По окончании маневров бедный мой Алмаз, отведенный в конюшню, тотчас лег, как только его расседлали, и на другой день я не узнала его, до такой степени он переменился.
Два месяца дежурства моего при главнокомандующем в звании ординарца прошли. Завтра я возвращаюсь в эскадрон.
Служба моя в эскадроне началась очень несчастливо. На рассвете прискакал ко мне дежурный унтер-офицер с известием, что корнет Парадовский застрелился. В одно мгновение оделась я, села на лошадь без седла и поскакала во весь опор на квартиру Парадовского.
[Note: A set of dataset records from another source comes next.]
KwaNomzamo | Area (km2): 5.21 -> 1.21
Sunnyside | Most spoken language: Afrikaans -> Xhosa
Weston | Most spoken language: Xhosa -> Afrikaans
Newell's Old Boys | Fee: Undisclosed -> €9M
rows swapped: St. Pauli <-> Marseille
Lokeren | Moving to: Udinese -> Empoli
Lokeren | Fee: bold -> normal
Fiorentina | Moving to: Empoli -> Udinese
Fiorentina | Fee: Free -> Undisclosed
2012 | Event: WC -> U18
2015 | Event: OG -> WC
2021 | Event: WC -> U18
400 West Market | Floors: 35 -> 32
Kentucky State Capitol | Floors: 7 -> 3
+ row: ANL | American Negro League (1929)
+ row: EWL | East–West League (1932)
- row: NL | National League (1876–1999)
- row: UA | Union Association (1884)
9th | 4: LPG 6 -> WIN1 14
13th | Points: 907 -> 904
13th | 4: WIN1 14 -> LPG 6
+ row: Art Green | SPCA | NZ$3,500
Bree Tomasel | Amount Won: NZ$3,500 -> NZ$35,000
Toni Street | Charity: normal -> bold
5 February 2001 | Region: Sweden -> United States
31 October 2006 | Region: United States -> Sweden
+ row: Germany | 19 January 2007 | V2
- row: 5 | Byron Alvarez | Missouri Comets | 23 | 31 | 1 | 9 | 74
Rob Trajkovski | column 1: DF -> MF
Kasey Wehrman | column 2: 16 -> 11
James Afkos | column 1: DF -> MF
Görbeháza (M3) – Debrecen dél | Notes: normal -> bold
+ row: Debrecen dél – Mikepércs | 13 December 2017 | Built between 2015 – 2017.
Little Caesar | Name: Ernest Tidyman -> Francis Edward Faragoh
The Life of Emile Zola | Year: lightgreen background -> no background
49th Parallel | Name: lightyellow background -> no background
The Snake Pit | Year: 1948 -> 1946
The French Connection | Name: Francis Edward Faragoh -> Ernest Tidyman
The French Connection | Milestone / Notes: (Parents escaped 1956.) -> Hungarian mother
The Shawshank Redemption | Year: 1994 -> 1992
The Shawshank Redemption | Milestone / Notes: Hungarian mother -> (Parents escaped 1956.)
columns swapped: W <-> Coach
Станкович был уже там; несчастный Парадовский лежал середь полу, вниз лицом; кровь его большою лужею скопилась у дверей; череп расскочился на несколько кусков, которые лежали на полу и на лавках; карабин, из которого он застрелился, находился близ тела, две пули остались в потолке. Станкович, рассмотрев все письма и кой-какие записки покойника, не нашел ничего, по чему можно было бы угадать причину его самоубийства; он приказал обвернуть платком лицо и остаток головы несчастного Парадовского и отнесть тело его на распутие, где вырыли ему могилу.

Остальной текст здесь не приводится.